To do:
A. In the Cervarix passage, by what percentage did Cervarix reduce definitive cervical therapy procedures in the TVC naïve group?
B. Please extend the Cervarix passage, picking up after its final sentence.

Passage provided:
--------------------
CI = Confidence Interval.

a The 96.1% confidence interval reflected in this final analysis results from statistical adjustment for the previously conducted interim analysis.

bTVC naïve: includes all vaccinated subjects (who received at least one dose of vaccine) who had normal cytology, were HPV DNA negative for 14 oncogenic HPV types (including HPV-16 and HPV-18), and seronegative for HPV-16 and HPV-18 at baseline (N). Case counting started on day 1 after the first dose.

c TVC: includes all vaccinated subjects (who received at least one dose of vaccine) irrespective of HPV DNA status and serostatus at baseline (N). Case counting started on day 1 after the first dose.

In exploratory analyses, Cervarix reduced definitive cervical therapy procedures (includes loop electrosurgical excision procedure [LEEP], cold-knife Cone, and laser procedures) by 24.7% (96.1% CI: 7.4, 38.9) in the TVC and by 68.8% (96.1% CI: 50.0, 81.2) in the TVC naïve.

To assess reductions in disease caused by non-vaccine HPV types, two analyses were conducted combining 12 non-vaccine oncogenic HPV types, including and excluding lesions in which HPV-16 or HPV-18 were also detected. In these analyses, among females who received 3 doses of Cervarix and were DNA negative for the specific HPV type at baseline and month 6, Cervarix reduced the incidence of CIN2/3 or AIS by 54.0% (96.1% CI: 34.0, 68.4) and 37.4% (96.1% CI: 7.4, 58.2), respectively.

Post-hoc analyses, adjusted for multiplicity, were conducted to assess the impact of Cervarix on CIN2/3 or AIS due to specific non-vaccine HPV types. The ATP cohort for these analyses included all subjects irrespective of serostatus who received 3 doses of Cervarix and were DNA negative for the specific HPV type at baseline and month 6. These post-hoc analyses were also conducted in the TVC naïve population. In analyses including lesions in which HPV-16 or HPV-18 were also detected, vaccine efficacy in prevention of CIN2/3 or AIS associated with HPV-31 was 92.0% (99.7% CI: 49.0, 99.8) and 100% (99.7% CI: 62.3, 100), respectively. In analyses excluding lesions in which HPV-16 or HPV-18 were detected, vaccine efficacy in prevention of CIN2/3 or AIS associated with HPV-31 was 89.4% (99.7% CI: 29.0, 99.7) and 100% (99.7% CI: 36.3, 100), respectively.
--------------------
Stored data:
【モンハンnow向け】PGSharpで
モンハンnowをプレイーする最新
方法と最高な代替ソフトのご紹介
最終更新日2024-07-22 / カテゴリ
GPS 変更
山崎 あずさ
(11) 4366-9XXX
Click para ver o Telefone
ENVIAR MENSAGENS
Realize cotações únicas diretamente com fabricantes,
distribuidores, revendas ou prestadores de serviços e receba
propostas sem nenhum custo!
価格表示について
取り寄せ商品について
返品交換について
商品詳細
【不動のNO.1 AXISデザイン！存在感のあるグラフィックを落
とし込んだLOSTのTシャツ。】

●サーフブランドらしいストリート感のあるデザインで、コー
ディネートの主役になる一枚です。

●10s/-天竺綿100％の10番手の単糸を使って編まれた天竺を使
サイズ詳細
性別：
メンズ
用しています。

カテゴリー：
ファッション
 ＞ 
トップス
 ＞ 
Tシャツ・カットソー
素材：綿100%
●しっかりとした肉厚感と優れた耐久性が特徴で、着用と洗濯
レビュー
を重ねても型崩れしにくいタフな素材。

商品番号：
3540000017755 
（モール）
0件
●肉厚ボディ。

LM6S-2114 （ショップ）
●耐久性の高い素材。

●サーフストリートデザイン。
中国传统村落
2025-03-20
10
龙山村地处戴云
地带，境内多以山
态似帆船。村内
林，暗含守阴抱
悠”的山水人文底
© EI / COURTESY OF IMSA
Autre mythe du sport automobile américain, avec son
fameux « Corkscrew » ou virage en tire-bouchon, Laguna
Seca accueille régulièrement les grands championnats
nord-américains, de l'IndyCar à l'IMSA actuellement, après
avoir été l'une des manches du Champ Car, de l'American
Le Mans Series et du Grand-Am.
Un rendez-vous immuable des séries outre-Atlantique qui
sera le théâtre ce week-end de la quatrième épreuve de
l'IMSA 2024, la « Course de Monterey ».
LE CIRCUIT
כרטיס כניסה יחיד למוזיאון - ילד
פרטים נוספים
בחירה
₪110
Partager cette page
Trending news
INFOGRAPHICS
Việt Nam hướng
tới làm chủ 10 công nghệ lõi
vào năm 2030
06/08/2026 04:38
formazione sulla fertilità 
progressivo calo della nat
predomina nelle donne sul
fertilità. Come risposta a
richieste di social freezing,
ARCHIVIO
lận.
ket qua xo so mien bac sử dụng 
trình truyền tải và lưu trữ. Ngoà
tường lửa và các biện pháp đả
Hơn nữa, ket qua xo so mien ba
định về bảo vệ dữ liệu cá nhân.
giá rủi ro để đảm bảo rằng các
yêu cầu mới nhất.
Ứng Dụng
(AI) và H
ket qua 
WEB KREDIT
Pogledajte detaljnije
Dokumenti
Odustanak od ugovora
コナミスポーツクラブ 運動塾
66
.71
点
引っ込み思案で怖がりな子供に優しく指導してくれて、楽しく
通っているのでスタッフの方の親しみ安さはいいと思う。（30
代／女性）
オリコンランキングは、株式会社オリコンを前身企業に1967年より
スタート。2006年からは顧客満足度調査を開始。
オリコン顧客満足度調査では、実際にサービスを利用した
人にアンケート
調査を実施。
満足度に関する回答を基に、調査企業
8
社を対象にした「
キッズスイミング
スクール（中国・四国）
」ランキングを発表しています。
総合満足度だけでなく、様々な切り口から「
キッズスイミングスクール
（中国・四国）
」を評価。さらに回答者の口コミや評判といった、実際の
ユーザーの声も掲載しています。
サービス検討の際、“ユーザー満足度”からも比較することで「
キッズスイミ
--------------------
Set of answers:
A. By 68.8% (96.1% CI: 50.0, 81.2).

B.
Immunogenicity

The minimum anti-HPV titer that confers protective efficacy has not been determined.

The antibody response to HPV-16 and HPV-18 was measured using a type-specific binding ELISA (developed by GlaxoSmithKline) and a pseudovirion-based neutralization assay (PBNA). In a subset of subjects tested for HPV-16 and HPV-18, the ELISA has been shown to correlate with the PBNA. The scales for these assays are unique to each HPV type and each assay, thus, comparison between HPV types or assays is not appropriate.

Duration of Immune Response: The duration of immunity following a complete schedule of immunization with Cervarix has not been established. In Study 1 and Study 1 Extension, the immune response against HPV-16 and HPV-18 was evaluated for up to 76 months post-dose 1, in females 15 through 25 years of age. Vaccine-induced geometric mean titers (GMTs) for both HPV-16 and HPV-18 peaked at month 7 and thereafter reached a plateau that was sustained from month 18 up to month 76. At all timepoints, >98% of subjects were seropositive for both HPV-16 (≥8 EL.U./mL, the limit of detection) and HPV-18 (≥7 EL.U./mL, the limit of detection) by ELISA.

In Study 2, GMTs for ELISA and PBNA one month post-dose 3 were measured (Table 8). The ATP cohort for immunogenicity included all evaluable subjects for whom data concerning immunogenicity endpoint measures were available. These included subjects for whom assay results were available for antibodies against at least one vaccine type. Subjects who acquired either HPV-16 or HPV-18 infection during the trial were excluded. Of subjects seronegative at baseline, 99.5% were seropositive for anti-HPV-16 and anti-HPV-18 antibodies at month 7 post-vaccination.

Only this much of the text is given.